▶ Information supplied
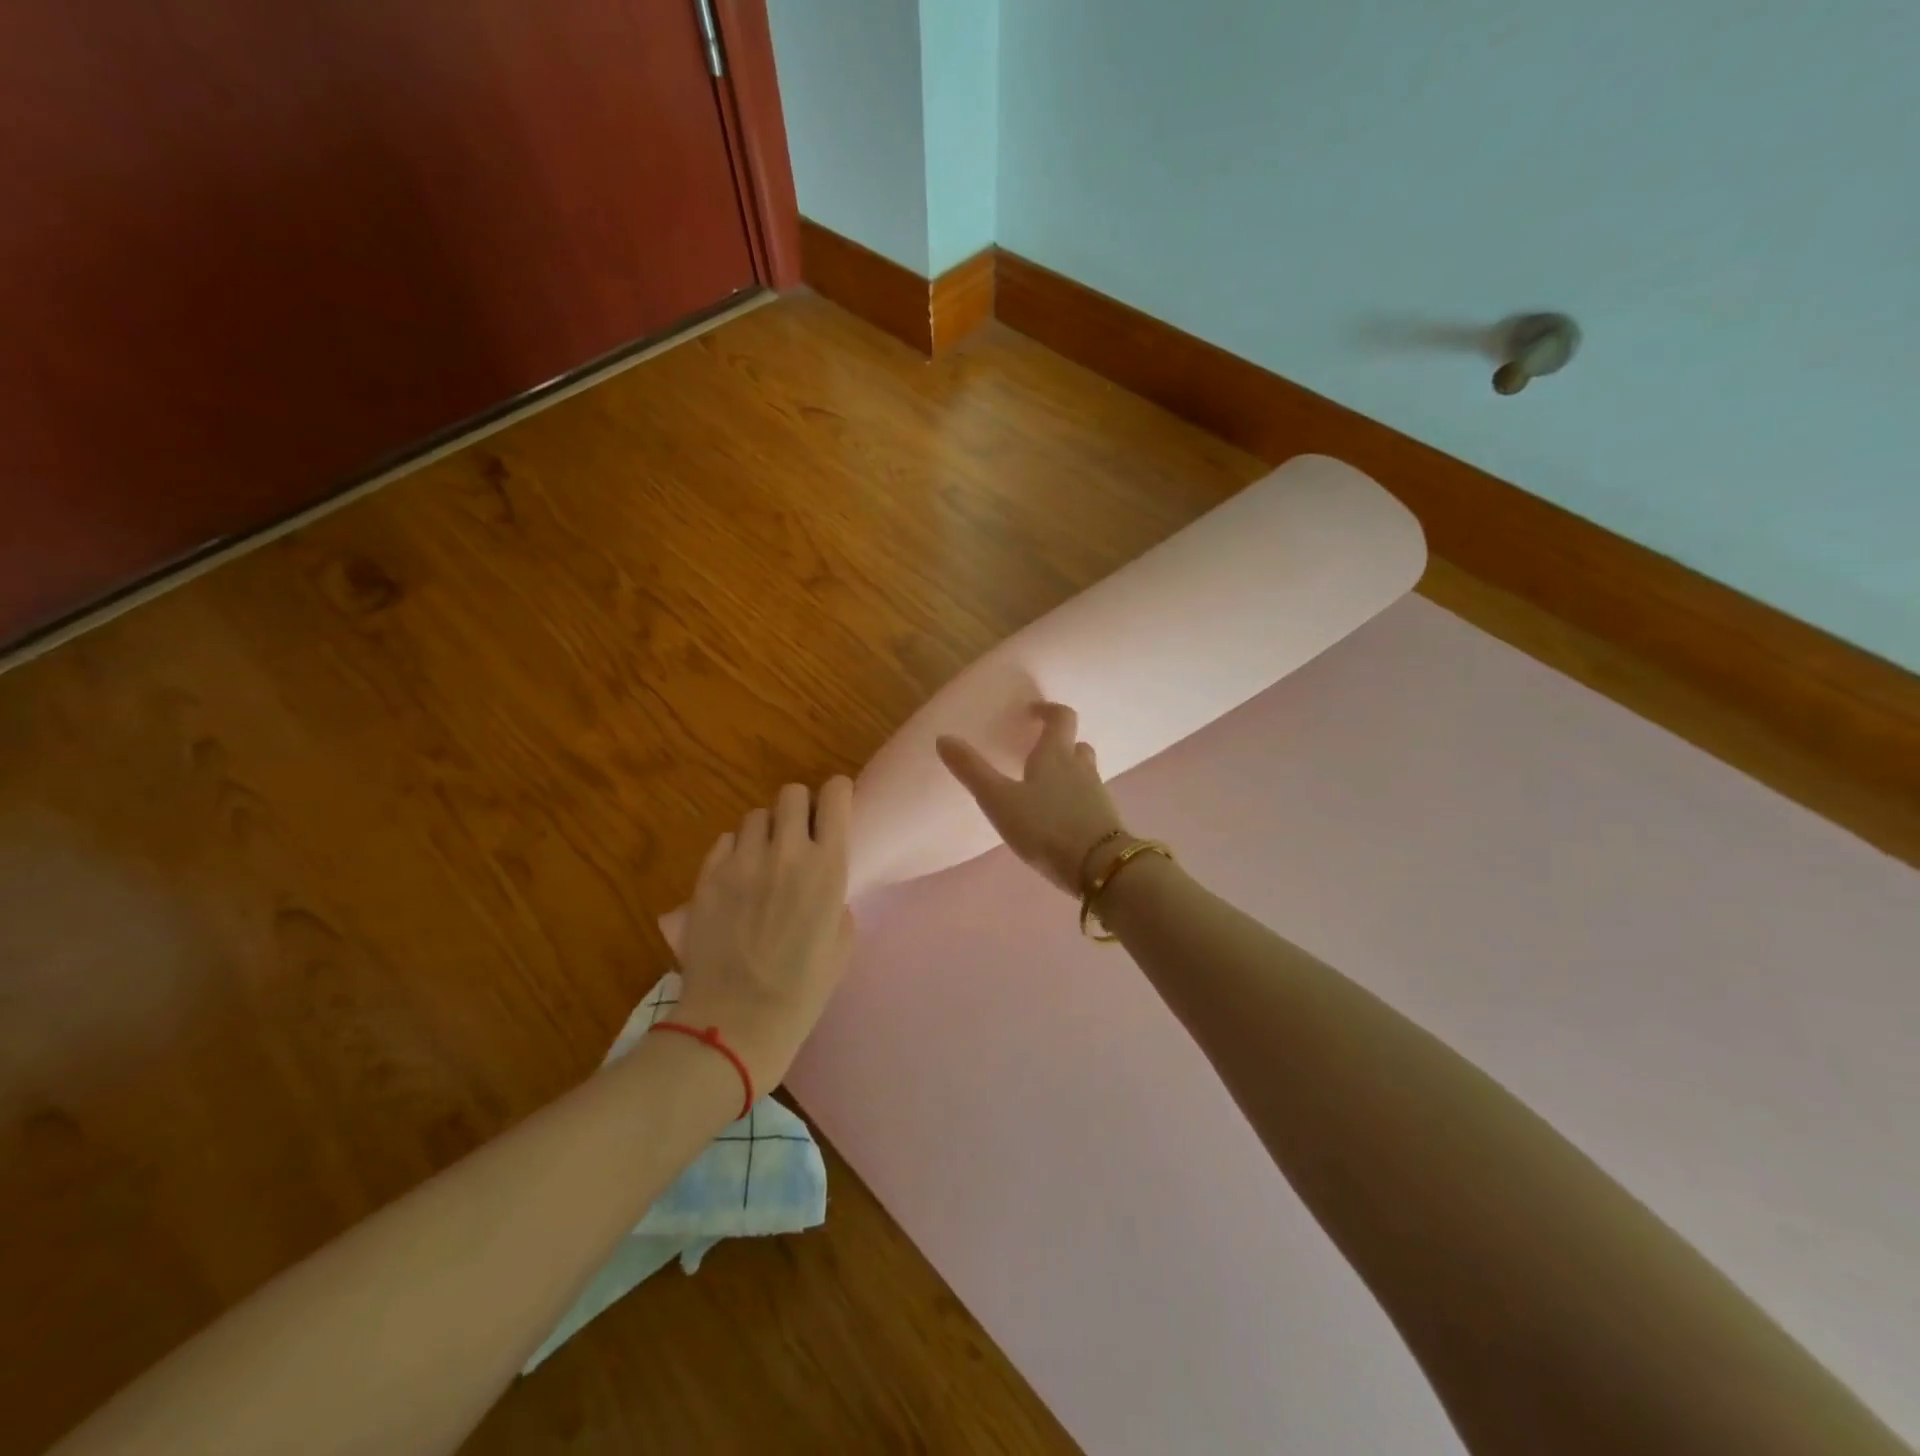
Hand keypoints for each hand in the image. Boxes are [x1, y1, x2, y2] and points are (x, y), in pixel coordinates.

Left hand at [675, 777, 854, 1088]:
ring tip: (762, 860)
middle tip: (797, 836)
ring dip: (764, 832)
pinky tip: (736, 879)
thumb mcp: (841, 940)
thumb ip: (835, 896)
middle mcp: (786, 852)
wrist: (737, 1022)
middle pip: (791, 793)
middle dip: (799, 808)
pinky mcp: (707, 877)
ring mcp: (741, 862)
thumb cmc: (802, 990)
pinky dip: (733, 852)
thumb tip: (819, 881)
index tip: (835, 807)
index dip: (836, 795)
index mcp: (827, 866)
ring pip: (755, 816)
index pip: (835, 795)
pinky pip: (724, 842)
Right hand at [937, 702, 1127, 895]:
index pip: (1061, 717)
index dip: (1047, 710)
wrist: (1098, 867)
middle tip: (1037, 753)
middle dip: (1059, 744)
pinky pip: (1089, 800)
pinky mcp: (1105, 821)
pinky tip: (1059, 818)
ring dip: (1068, 772)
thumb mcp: (999, 800)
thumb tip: (943, 738)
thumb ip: (972, 771)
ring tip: (1044, 787)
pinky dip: (1075, 800)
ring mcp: (1097, 794)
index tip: (1032, 712)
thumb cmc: (1044, 826)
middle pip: (1076, 745)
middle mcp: (1080, 768)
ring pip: (1084, 772)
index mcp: (1055, 755)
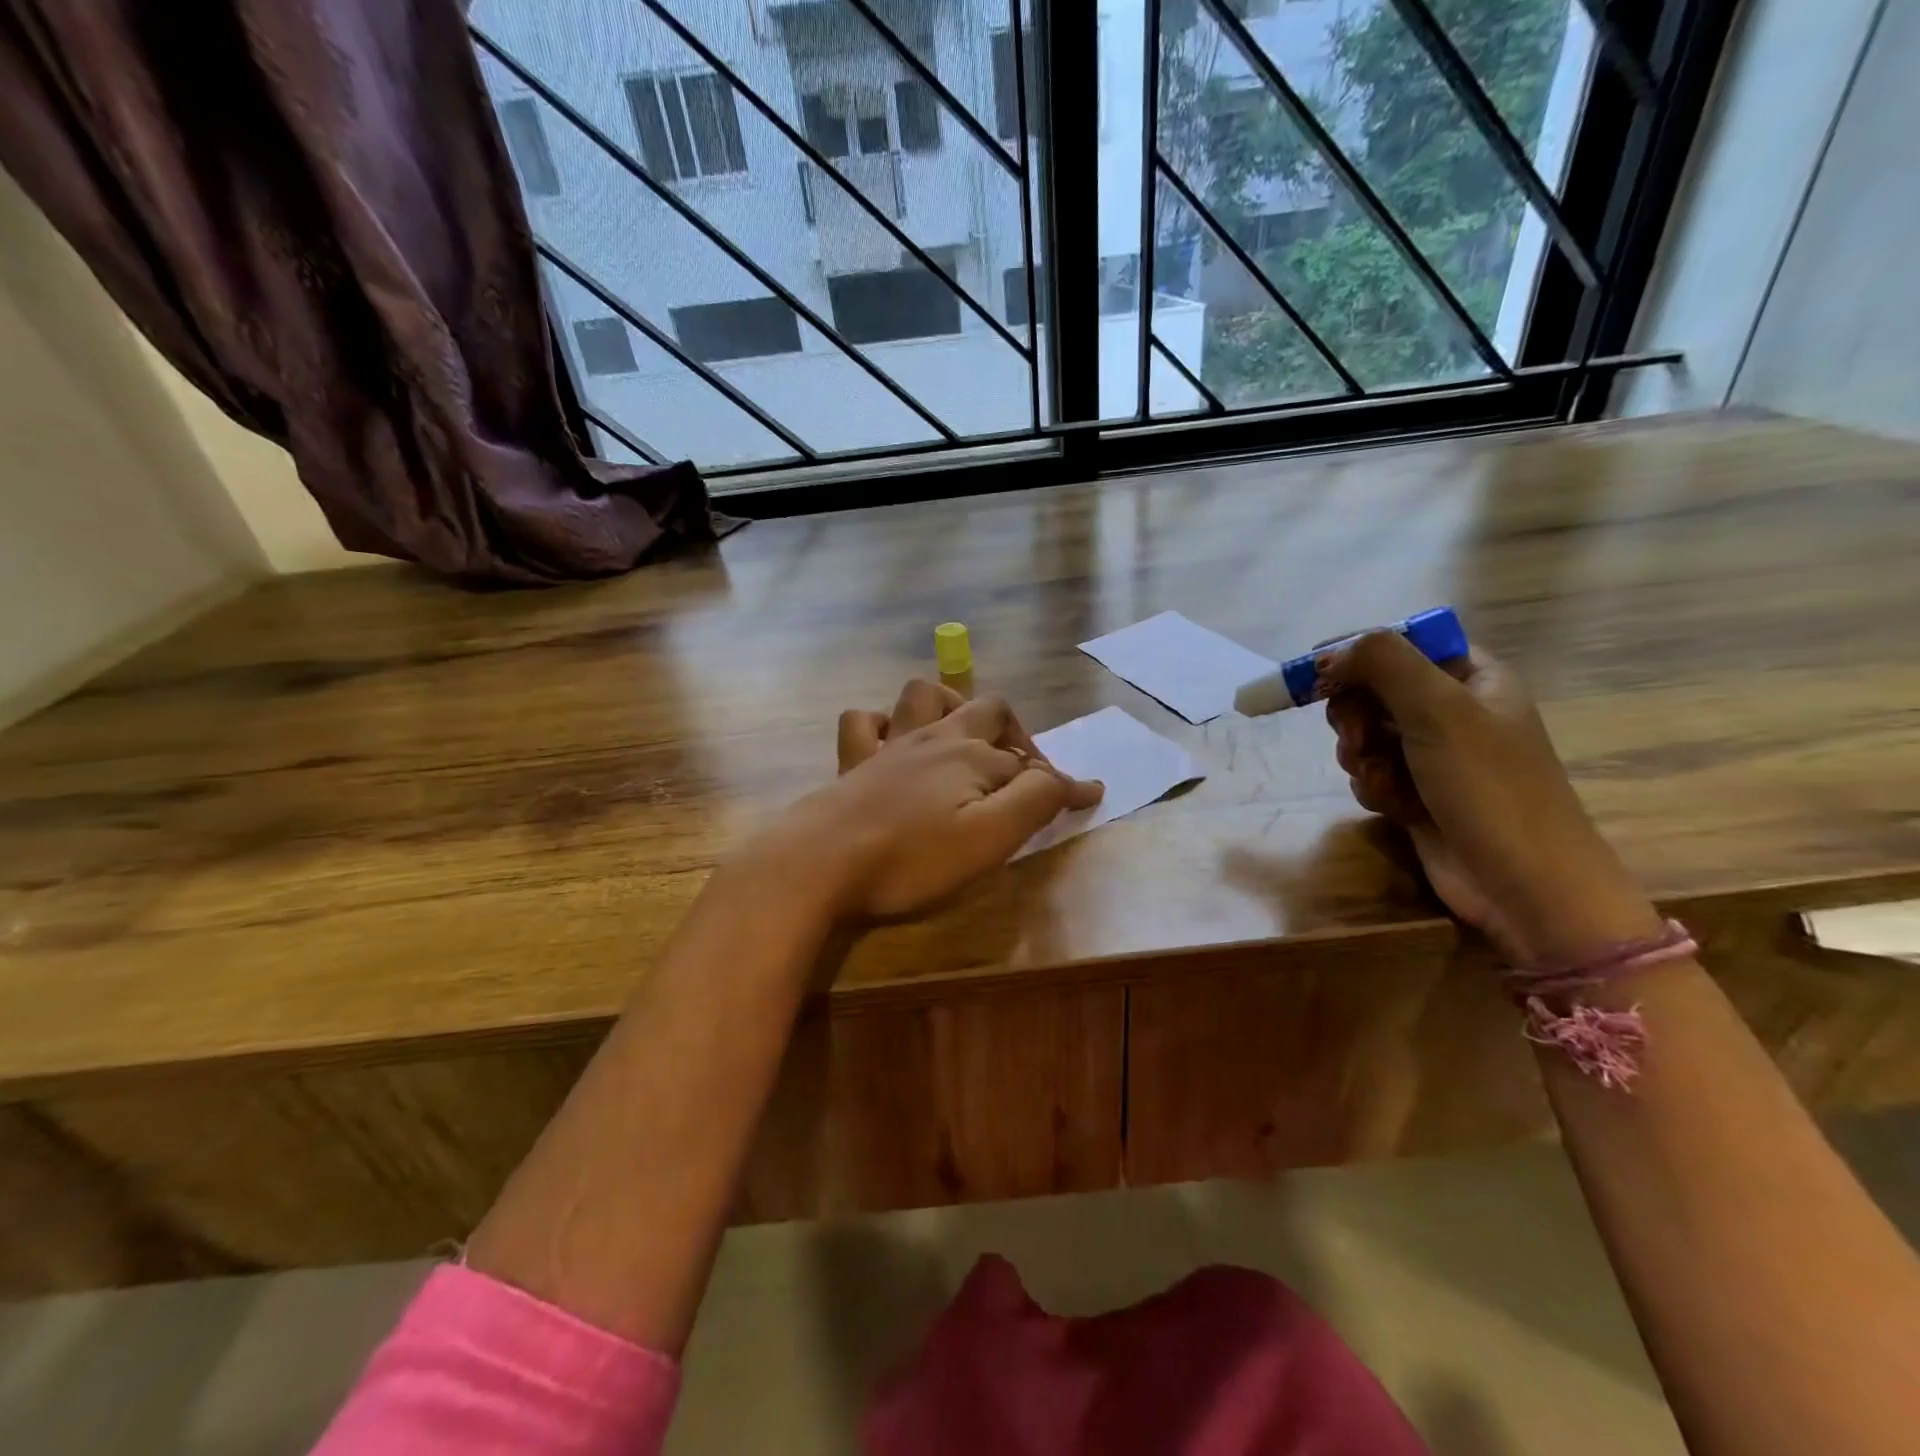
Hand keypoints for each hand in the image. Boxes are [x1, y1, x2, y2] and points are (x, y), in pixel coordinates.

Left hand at [761, 681, 1102, 921]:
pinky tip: (892, 746)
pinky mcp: (852, 763)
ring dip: (951, 707)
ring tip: (962, 739)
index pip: (1031, 764)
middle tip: (1021, 771)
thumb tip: (1078, 782)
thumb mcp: (989, 838)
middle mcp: (935, 739)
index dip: (1060, 783)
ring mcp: (889, 745)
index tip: (1086, 800)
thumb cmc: (911, 857)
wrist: (819, 862)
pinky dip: (883, 725)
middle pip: (986, 711)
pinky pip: (864, 722)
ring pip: (923, 696)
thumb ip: (1036, 803)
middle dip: (1014, 734)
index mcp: (972, 756)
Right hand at [1321, 632, 1662, 964]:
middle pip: (1374, 689)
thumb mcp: (1439, 711)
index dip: (1357, 652)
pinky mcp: (1417, 793)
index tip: (1317, 671)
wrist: (1523, 885)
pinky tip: (1391, 805)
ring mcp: (1434, 755)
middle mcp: (1453, 710)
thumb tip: (1329, 652)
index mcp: (1473, 677)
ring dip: (1360, 754)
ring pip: (1366, 733)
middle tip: (1358, 735)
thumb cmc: (1489, 787)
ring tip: (1380, 778)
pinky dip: (1372, 785)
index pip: (1403, 642)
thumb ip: (1383, 664)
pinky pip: (1372, 772)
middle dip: (1355, 713)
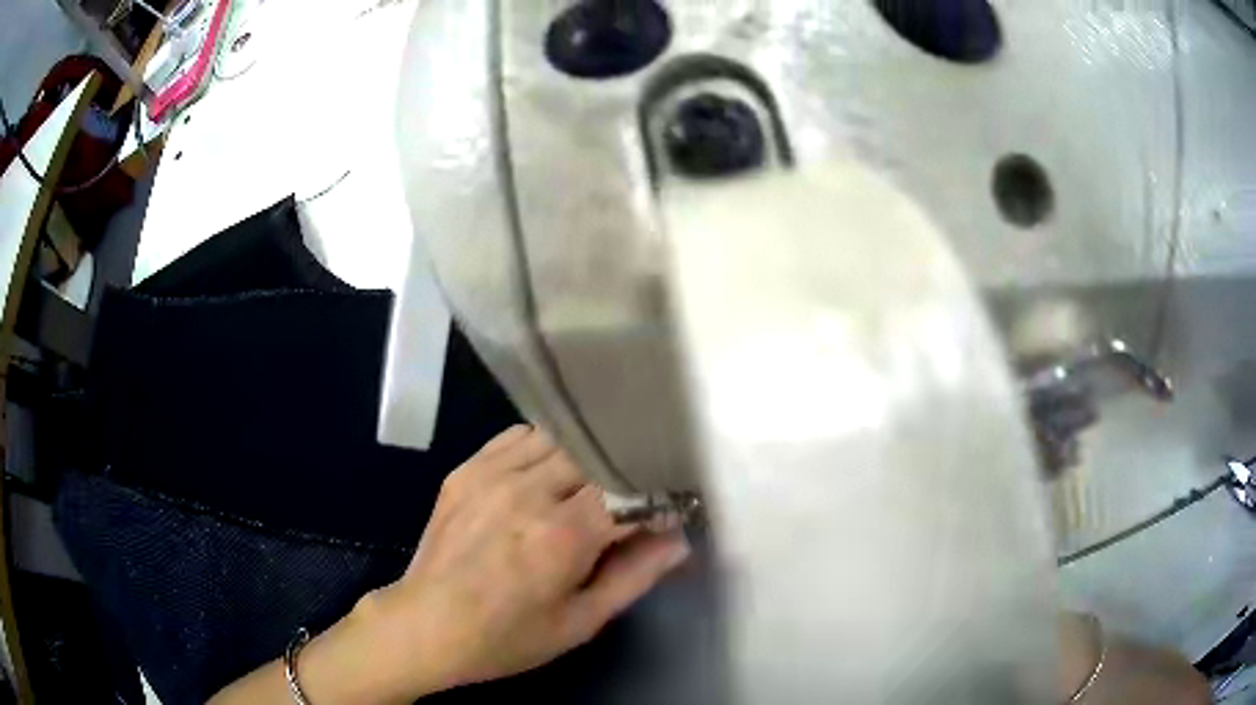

▶ Your instructions
What is needed is a verbatim copy of the entries, leaving out any pictures.

▶ Answer
Hand keypoints for each hand in the image. Boxes are [x1, y1, x2, y2] and points are (x, y), in pixel coordinates.

Left hand at [675, 777, 854, 1088]:
ring tip: (762, 860)
middle tip: (797, 836)
ring dip: (764, 832)
pinky tip: (736, 879)
thumb mcp: (841, 940)
thumb ip: (835, 896)
middle mcp: (786, 852)
wrist: (737, 1022)
middle pip: (791, 793)
middle dip: (799, 808)
pinky mcp: (707, 877)
ring mcp: (741, 862)
thumb cmc: (802, 990)
pinky dip: (733, 852)
thumb tip: (819, 881)
index tip: (835, 807)
index dip: (836, 795)
index mcp: (827, 866)
ring pip: (755, 816)
index pip: (835, 795)
pinky pip: (724, 842)
Right hand at [937, 702, 1127, 895]:
index pip: (1061, 717)
index dip: (1047, 710)
wrist: (1098, 867)
middle tip: (1037, 753)
middle dip: (1059, 744)
pinky pip: (1089, 800)
pinky mcp: (1105, 821)
pinky tip: (1059, 818)
ring dip: (1068, 772)
thumb mcp: (999, 800)
thumb tip: (943, 738)
thumb ip: (972, 771)
ring tip: (1044, 787)
pinky dip: (1075, 800)
ring mcp: (1097, 794)
index tip: (1032, 712)
thumb cmc: (1044, 826)
middle pip: (1076, 745)
middle mcp: (1080, 768)
ring pip: (1084, 772)
index mcp: (1055, 755)
Hand keypoints for each hand in the image. Boxes are [x1, y1, x2, y2] and points are (x, y), in pixel coordinates.

Left hand at [761, 681, 1102, 921]:
pinky tip: (892, 746)
pinky mcp: (852, 763)
ring dip: (951, 707)
ring tip: (962, 739)
index pip: (1031, 764)
middle tip: (1021, 771)
thumb tip: (1078, 782)
thumb mcp: (989, 838)
middle mcp: (935, 739)
index dip: (1060, 783)
ring mcp: (889, 745)
index tip: (1086, 800)
thumb cmc: (911, 857)
wrist: (819, 862)
pinky dip: (883, 725)
middle pip: (986, 711)
pinky pip: (864, 722)
ring pip: (923, 696)
thumb ip: (1036, 803)
middle dip: (1014, 734)
index mcp: (972, 756)
Right hand at [1321, 632, 1662, 964]:
middle pip: (1374, 689)
thumb mcp: (1439, 711)
index dip: (1357, 652)
pinky mcp: (1417, 793)
index tip: (1317, 671)
wrist: (1523, 885)
pinky tip: (1391, 805)
ring mcp: (1434, 755)
middle mcp: (1453, 710)
thumb tip: (1329, 652)
index mcp: (1473, 677)
ring dip: (1360, 754)
ring pip: (1366, 733)
middle tip: (1358, 735)
thumb cmc: (1489, 787)
ring tip: (1380, 778)
pinky dip: (1372, 785)
index pip: (1403, 642)
thumb ip: (1383, 664)
pinky pip: (1372, 772)
middle dip: (1355, 713)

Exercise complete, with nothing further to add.